『忘却の旋律』全話視聴計画(第15〜17話)

第15話 幸運河
 グローバルやまねこの敗北に乗じてほとんど横領の形で彼に代わって水門塔の支配者になった「ラッキーさらぶれっど」こと鹿川秀馬が登場する。支配者の交代を誇示するためか、「とらうま丸」なる船を彼は運用している。
 秀馬は今までのエージェントと異なり、マスコミに着目される程大量に生贄の子供達を攫う。しかも旅行者の子供ばかりを。これは、メロスの戦士を誘き寄せて倒す事で功績を挙げようとする計画であった。
 またこういう方針の敵の登場には、別行動をしていたボッカ・遠音・ココの再結集の不自然性を除去するという物語作成上の効果もある。
 秀馬の自信の背景には、グローバルやまねこが残していったグローバルノイズキャノンと、いざとなったら敵も人質も自分も部下も巻き添えにして水門塔を爆破するという覚悟とがあった。
 秀馬の言動は奇矯であり、姓名からも「馬鹿」のイメージが付き纏っているのだが、自分の平気で自爆出来る破壊的な人格を逆手に取っている点に着目すると、かなり優秀である。本来「鉄鎖の他に失う何ものをも持たない」というのは革命家の側の強みである。支配者の一員でありながらそれを強みにしてしまうというのは、並大抵の人物ではない。
 第17話で判明する事だが、この秀馬の破壊的人格の更に背後には、「世界一の幸運児である自分は、運だけで成り上がれたので努力はしなかった」という独特の自己認識がある。積み上げてきたが故にそれが惜しくなるサンクコストを持たないのである。
 秀馬のこの自己認識は確かに狂っている。しかし世の中には、偶然高い知能を持って生まれ、偶然才能を伸ばせる環境が与えられたというのに、自分の努力だけで成り上がったと思い込んでいる自称「努力家」という、もう一つの極の側の狂気を帯びた連中が山程いる。

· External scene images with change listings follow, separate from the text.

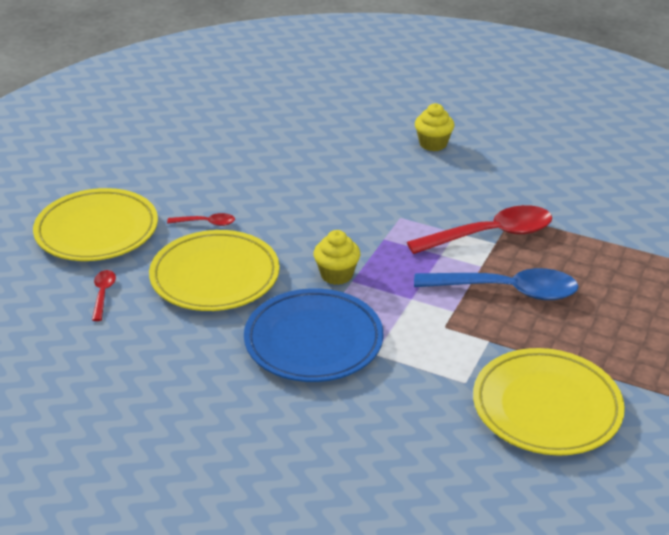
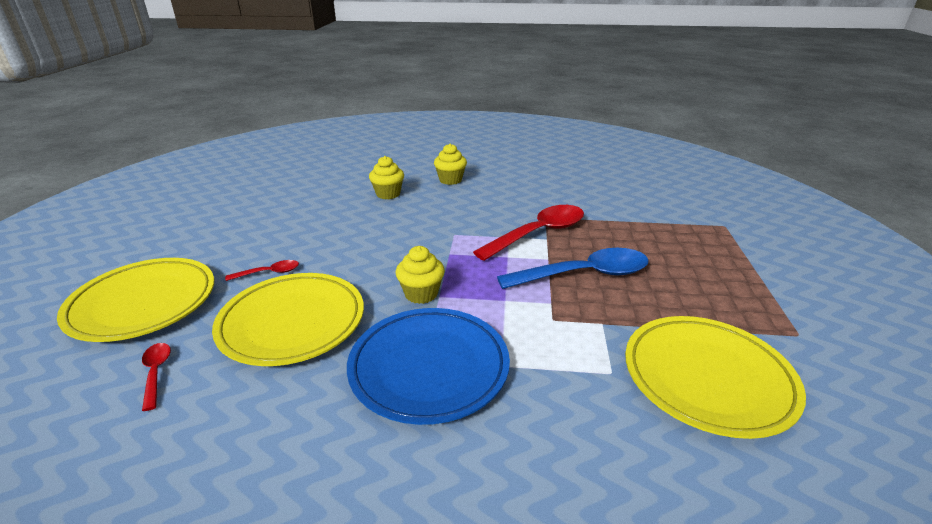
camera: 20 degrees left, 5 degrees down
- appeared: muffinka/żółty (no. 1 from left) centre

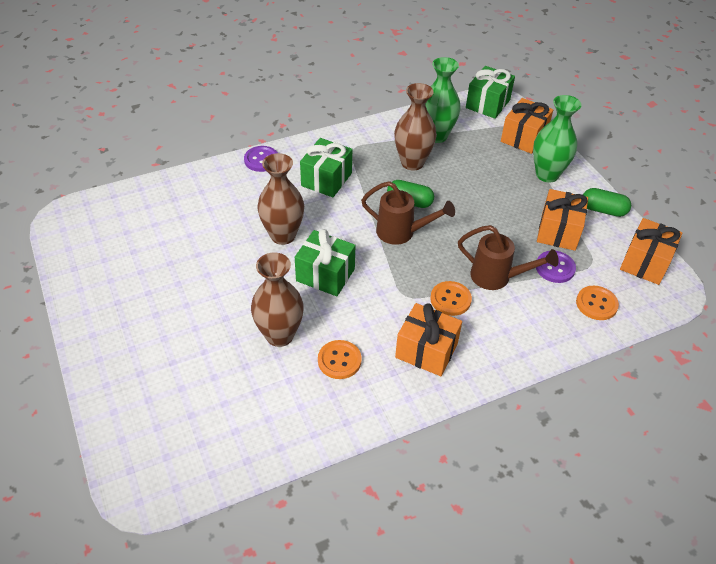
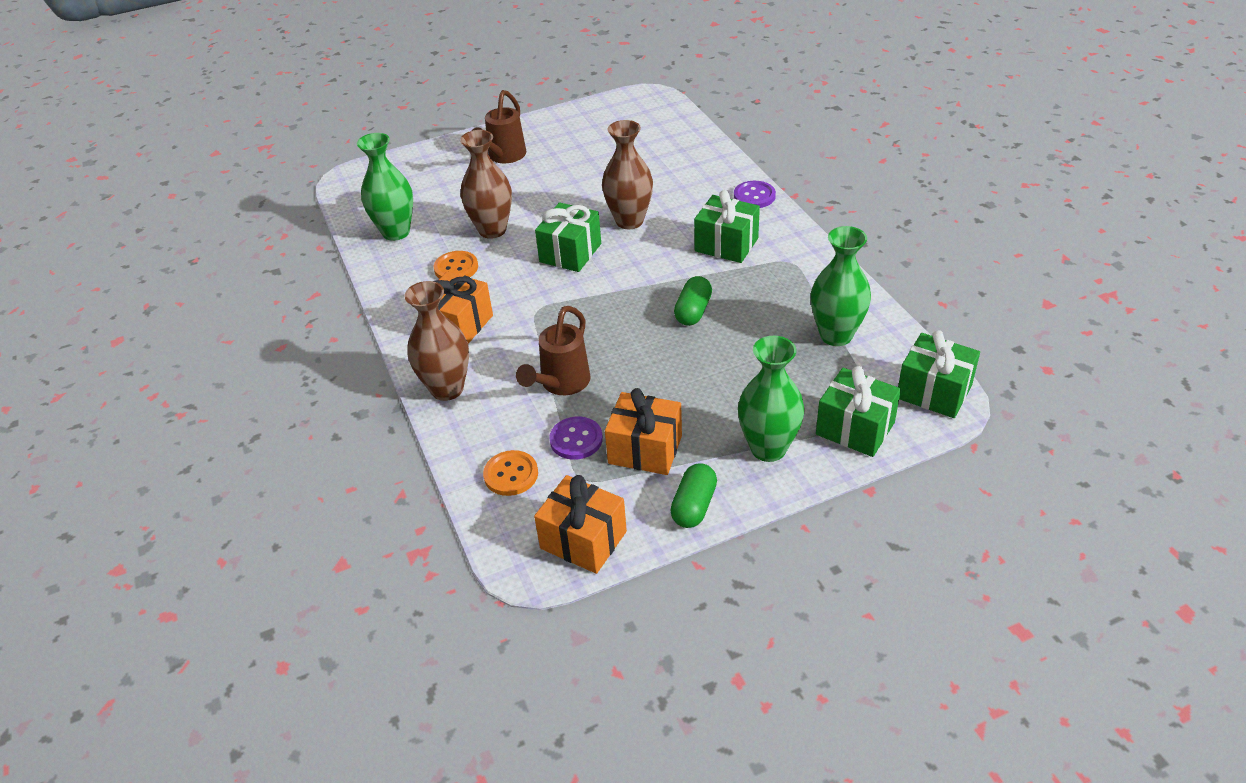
camera: 95 degrees right, 5 degrees down
- relocated: konewka/brązowy (no. 1 from left) centre to top centre
- relocated: wazon/brązowy (no. 3 from left in the first image) top centre to wazon/brązowy (no. 1 from left) centre
- missing: guzik/pomarańczowy (no. 2 from left) centre
- colour: prezent/pomarańczowy (no. 2 from left) top right to prezent/zielony (no. 3 from left) middle right
- appeared: wazon/zielony (no. 1 from left) top left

それに比べれば、全てを運に還元する態度の方が好感が持てるし、哲学的にも優れているだろう。
 さて、秀馬のこの方針はそれなりに成功を収め、スカイブルーに打撃を与え、遠音を捕らえる事に成功する。
 弱ったまま河に落ちてそのまま下流に流れてきたスカイブルーを、ボッカ・小夜子は助ける。
 しかし秀馬の度重なる規律違反を糺しに来た新たなエージェント「フライングばにー」が偶然ボッカ達を発見し、空から爆撃を仕掛けてくる。因みに脚本集によると彼女の本名は「翔野美兎(しょうのみと)」。
 ボッカは苦戦の末にフライングばにーを撃退する。苦戦した理由は、ボッカのアイバーマシン「エランヴィタール」が飛べないから。エランヴィタールが飛べそうになったのは戦闘中だけであり、ボッカは戦闘中の実験は危険であるとして飛翔を避けてきたらしい。この態度について小夜子は「それじゃあずっと駄目じゃん。」と的確な指摘をしている。ベルクソン哲学の用語である「エランヴィタール」の名を冠しているだけの事はあって、「持続の否定」が無ければ跳躍しないという設定なのであろう。
 終盤、小夜子は秀馬に捕まってしまう。ここで秀馬が小夜子の実の兄であった事が判明する。
第16話 小夜子
 第13話で語られていた小夜子の過去がより詳細に明らかになる。
 鹿川家では優秀な兄の秀馬だけが可愛がられ、妹の小夜子は両親から玩具も買って貰えなかった。小夜子の盗癖はここに始まる。小夜子が両親によって生贄にされたのは兄の出世のため。現在の小夜子が月之森姓なのは、黒船が彼女を助けた後に「月之森時子」という老婆に預けたから。
 ココについても、幼少の頃デパートの玩具売り場で集団的無関心を利用した犯人に堂々と誘拐され、脱出後も両親と再会出来ないでいる少女であるという設定が、明らかになる。
 ボッカとココは、水門塔に運び込まれる食料の箱に隠れて内部に潜入する。グローバルノイズキャノン対策として、ユニコーンシリーズ達は外に置き去りにされる。
 水門塔の厨房の責任者は豚頭人身で人語を話す。彼が何を象徴しているのかは謎である。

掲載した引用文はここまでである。